Data provided =
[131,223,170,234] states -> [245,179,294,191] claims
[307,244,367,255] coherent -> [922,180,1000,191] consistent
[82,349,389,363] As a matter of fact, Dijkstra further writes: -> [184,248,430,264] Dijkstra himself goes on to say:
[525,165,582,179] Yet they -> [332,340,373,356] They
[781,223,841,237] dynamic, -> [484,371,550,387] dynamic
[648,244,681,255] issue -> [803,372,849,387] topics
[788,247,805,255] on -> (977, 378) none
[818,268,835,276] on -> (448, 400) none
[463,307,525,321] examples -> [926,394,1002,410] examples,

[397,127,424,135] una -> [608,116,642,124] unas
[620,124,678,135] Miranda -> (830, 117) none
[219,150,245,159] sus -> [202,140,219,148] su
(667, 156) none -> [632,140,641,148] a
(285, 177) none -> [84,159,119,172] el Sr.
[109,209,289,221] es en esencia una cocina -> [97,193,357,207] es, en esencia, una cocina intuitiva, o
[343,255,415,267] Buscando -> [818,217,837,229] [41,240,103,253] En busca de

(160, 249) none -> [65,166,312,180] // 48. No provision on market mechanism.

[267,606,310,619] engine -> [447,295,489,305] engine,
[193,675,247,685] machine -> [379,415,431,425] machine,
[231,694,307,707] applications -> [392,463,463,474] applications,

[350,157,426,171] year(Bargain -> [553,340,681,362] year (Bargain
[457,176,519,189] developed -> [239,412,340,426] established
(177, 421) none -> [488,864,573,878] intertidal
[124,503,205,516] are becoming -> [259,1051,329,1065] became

What the exercise asks = Output the full listing exactly as given.

Response for this exercise =
[131,223,170,234] states -> [245,179,294,191] claims
[307,244,367,255] coherent -> [922,180,1000,191] consistent
[82,349,389,363] As a matter of fact, Dijkstra further writes: -> [184,248,430,264] Dijkstra himself goes on to say:
[525,165,582,179] Yet they -> [332,340,373,356] They
[781,223,841,237] dynamic, -> [484,371,550,387] dynamic
[648,244,681,255] issue -> [803,372,849,387] topics
[788,247,805,255] on -> (977, 378) none
[818,268,835,276] on -> (448, 400) none
[463,307,525,321] examples -> [926,394,1002,410] examples,

[397,127,424,135] una -> [608,116,642,124] unas
[620,124,678,135] Miranda -> (830, 117) none
[219,150,245,159] sus -> [202,140,219,148] su
(667, 156) none -> [632,140,641,148] a
(285, 177) none -> [84,159,119,172] el Sr.
[109,209,289,221] es en esencia una cocina -> [97,193,357,207] es, en esencia, una cocina intuitiva, o
[343,255,415,267] Buscando -> [818,217,837,229] [41,240,103,253] En busca de

(160, 249) none -> [65,166,312,180] // 48. No provision on market mechanism.

[267,606,310,619] engine -> [447,295,489,305] engine,
[193,675,247,685] machine -> [379,415,431,425] machine,
[231,694,307,707] applications -> [392,463,463,474] applications,

[350,157,426,171] year(Bargain -> [553,340,681,362] year (Bargain
[457,176,519,189] developed -> [239,412,340,426] established
(177, 421) none -> [488,864,573,878] intertidal
[124,503,205,516] are becoming -> [259,1051,329,1065] became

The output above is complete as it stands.